_Aim of the exercise_
An exact copy of the listing below is required.

_Data for this task_
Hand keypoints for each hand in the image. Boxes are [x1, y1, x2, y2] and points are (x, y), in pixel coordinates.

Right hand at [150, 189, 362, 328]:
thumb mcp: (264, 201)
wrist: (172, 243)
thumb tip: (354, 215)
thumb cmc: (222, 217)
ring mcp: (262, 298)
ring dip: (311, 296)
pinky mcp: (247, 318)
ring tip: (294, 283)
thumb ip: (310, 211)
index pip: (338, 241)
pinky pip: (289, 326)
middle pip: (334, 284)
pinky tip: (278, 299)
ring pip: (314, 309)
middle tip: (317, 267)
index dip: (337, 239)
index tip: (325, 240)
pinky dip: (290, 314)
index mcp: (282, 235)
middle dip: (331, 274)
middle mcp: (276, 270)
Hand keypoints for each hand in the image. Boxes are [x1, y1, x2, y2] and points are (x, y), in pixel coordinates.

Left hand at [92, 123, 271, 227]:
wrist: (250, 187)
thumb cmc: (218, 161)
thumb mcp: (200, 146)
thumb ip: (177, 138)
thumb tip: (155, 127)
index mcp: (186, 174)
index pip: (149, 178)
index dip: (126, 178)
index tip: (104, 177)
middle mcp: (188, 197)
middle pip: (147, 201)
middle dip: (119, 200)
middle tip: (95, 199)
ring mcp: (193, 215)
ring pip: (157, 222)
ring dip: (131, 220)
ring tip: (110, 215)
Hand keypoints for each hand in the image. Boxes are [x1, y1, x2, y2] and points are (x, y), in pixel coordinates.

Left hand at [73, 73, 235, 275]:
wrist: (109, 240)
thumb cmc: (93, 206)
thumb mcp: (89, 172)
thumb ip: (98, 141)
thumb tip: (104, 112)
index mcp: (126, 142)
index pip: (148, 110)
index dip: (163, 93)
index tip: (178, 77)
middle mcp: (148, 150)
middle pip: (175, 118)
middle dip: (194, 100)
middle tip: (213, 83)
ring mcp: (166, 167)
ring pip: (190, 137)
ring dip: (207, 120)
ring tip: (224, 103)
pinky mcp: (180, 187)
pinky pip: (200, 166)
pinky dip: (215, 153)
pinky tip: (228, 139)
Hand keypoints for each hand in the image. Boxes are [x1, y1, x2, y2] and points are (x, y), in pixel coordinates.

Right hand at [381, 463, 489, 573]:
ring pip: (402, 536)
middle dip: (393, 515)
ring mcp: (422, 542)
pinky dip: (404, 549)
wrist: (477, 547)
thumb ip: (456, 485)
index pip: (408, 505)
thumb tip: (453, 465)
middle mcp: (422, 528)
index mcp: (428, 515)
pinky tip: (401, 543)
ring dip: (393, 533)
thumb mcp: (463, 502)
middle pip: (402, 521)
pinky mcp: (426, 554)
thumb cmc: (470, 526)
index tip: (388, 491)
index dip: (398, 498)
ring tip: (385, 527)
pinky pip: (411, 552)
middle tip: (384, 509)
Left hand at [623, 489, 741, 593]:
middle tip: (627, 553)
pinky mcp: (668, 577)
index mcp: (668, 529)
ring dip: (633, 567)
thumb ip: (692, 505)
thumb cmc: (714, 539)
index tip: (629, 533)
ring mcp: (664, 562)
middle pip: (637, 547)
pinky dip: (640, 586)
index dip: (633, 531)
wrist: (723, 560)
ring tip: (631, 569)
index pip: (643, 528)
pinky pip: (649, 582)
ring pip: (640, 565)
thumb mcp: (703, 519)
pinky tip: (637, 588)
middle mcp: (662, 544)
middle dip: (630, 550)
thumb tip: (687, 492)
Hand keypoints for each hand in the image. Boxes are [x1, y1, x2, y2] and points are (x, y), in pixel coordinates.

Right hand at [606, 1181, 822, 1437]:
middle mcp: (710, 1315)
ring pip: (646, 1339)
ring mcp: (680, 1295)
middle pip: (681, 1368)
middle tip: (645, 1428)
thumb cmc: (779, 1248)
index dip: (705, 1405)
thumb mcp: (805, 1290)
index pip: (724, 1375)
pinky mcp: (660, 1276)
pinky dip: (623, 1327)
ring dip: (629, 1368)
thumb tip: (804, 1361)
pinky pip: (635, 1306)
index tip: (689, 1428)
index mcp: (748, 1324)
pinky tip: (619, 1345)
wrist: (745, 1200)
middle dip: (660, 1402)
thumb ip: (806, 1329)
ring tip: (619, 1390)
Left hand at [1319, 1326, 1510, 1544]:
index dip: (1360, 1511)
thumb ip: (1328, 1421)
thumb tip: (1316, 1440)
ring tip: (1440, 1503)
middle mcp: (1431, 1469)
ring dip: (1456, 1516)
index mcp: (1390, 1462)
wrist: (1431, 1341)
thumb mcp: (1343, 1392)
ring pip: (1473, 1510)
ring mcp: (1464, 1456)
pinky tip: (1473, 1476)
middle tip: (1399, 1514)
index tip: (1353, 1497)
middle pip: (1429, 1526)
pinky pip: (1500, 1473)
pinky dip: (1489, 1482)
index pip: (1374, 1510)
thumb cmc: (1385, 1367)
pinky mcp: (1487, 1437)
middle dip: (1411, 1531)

_Answer area_
Hand keypoints for each hand in the image. Boxes are [x1, y1, x2, y2] and points are (x, y), in pixel coordinates.

Right hand at [150, 189, 362, 328]:
thumb mcp: (264, 201)
wrist: (172, 243)
thumb tip: (354, 215)
thumb cmc: (222, 217)
ring mcp: (262, 298)
ring dip: (311, 296)
pinky mcp: (247, 318)
ring tip: (294, 283)
thumb ip: (310, 211)
index pip: (338, 241)
pinky pip: (289, 326)
middle pip: (334, 284)
pinky tip: (278, 299)
ring pip: (314, 309)
middle tip: (317, 267)
index dip: (337, 239)
index tip: (325, 240)
pinky dip: (290, 314)
index mcp: (282, 235)
middle dip: (331, 274)
middle mcp: (276, 270)
Hand keypoints for each hand in the image. Boxes are [x1, y1, x2, y2] and points are (x, y), in pixel coordinates.

Left hand at [92, 123, 271, 227]:
wrist: (250, 187)
thumb cmc: (218, 161)
thumb mcp: (200, 146)
thumb ip: (177, 138)
thumb tip: (155, 127)
index mcp: (186, 174)
index pip: (149, 178)
index dip: (126, 178)
index tip: (104, 177)
middle mcp: (188, 197)
middle pip: (147, 201)
middle dip: (119, 200)
middle tip: (95, 199)
ring mcp: (193, 215)
ring pip: (157, 222)
ring dip: (131, 220)
ring tip: (110, 215)
Hand keypoints for each hand in the image. Boxes are [x1, y1, x2, y2] and points are (x, y), in pixel coordinates.

Left hand at [73, 73, 235, 275]:
wrist: (109, 240)
thumb cmc: (93, 206)
thumb mcp: (89, 172)
thumb ip: (98, 141)
thumb tip: (104, 112)
index mcp: (126, 142)
index pip: (148, 110)
index dip: (163, 93)
index tip: (178, 77)
middle mcp: (148, 150)
middle pip: (175, 118)
middle dip: (194, 100)
middle tip: (213, 83)
ring mcp: (166, 167)
ring pip: (190, 137)
ring dip: (207, 120)
ring tip: (224, 103)
pinky mcp: (180, 187)
pinky pip: (200, 166)
pinky dip: (215, 153)
pinky tip: (228, 139)
Hand keypoints for each hand in the image. Boxes are [x1, y1, x2, y2] and points are (x, y), in pixel coordinates.

Right hand at [381, 463, 489, 573]:
ring pip: (402, 536)
middle dip: (393, 515)
ring mcp: (422, 542)
pinky dip: (404, 549)
wrist: (477, 547)
thumb ip: (456, 485)
index pip: (408, 505)
thumb tip: (453, 465)
middle mcp: (422, 528)
index mcp: (428, 515)
pinky tip: (401, 543)
ring dip: (393, 533)
thumb mcp: (463, 502)
middle pip: (402, 521)
pinky mcp: (426, 554)
thumb cmc: (470, 526)
index tip: (388, 491)
index dip: (398, 498)
ring tip: (385, 527)
pinky pip: (411, 552)
middle tip: (384, 509)
Left hand at [623, 489, 741, 593]:
middle tip: (627, 553)
pinky mcp: (668, 577)
index mcp: (668, 529)
ring dip: (633, 567)
thumb ip: (692, 505)
thumb cmc: (714, 539)
index tip: (629, 533)
ring mcp: (664, 562)
middle pip: (637, 547)
pinky dip: (640, 586)
index dip: (633, 531)
wrist: (723, 560)
ring tip: (631, 569)
index pip: (643, 528)
pinky pip: (649, 582)
ring pip: (640, 565)
thumb mcp: (703, 519)
pinky tip: (637, 588)
middle mcp: (662, 544)
middle dip: (630, 550)
thumb tip: (687, 492)
Hand keypoints for each hand in the image. Boxes are [x1, y1, x2, y2] and points are (x, y), in pixel coordinates.

Right hand at [606, 1181, 822, 1437]:
middle mcp: (710, 1315)
ring pip: (646, 1339)
ring mcp: (680, 1295)
middle pip: (681, 1368)
middle tip: (645, 1428)
thumb cmc: (779, 1248)
index dip: (705, 1405)
thumb mcp: (805, 1290)
index pip: (724, 1375)
pinky mcp: (660, 1276)
pinky dip: (623, 1327)
ring dip: (629, 1368)
thumb tip: (804, 1361)
pinky pip: (635, 1306)
index tip: (689, 1428)
index mcp: (748, 1324)
pinky tip: (619, 1345)
wrist: (745, 1200)
middle dip: (660, 1402)
thumb ip: (806, 1329)
ring tip: (619, 1390)
Left hand at [1319, 1326, 1510, 1544]:
index dip: (1360, 1511)
thumb ip: (1328, 1421)
thumb tip: (1316, 1440)
ring tip: (1440, 1503)
middle mcp: (1431, 1469)
ring dip: (1456, 1516)
index mcp: (1390, 1462)
wrist: (1431, 1341)
thumb mcp: (1343, 1392)
ring pip: (1473, 1510)
ring mcp: (1464, 1456)
pinky tip: (1473, 1476)
middle tip: (1399, 1514)
index tip: (1353, 1497)
middle pip: (1429, 1526)
pinky pip: (1500, 1473)
pinky dip: (1489, 1482)
index pip: (1374, 1510)
thumb cmc: (1385, 1367)
pinky mcp: (1487, 1437)
middle dip: (1411, 1531)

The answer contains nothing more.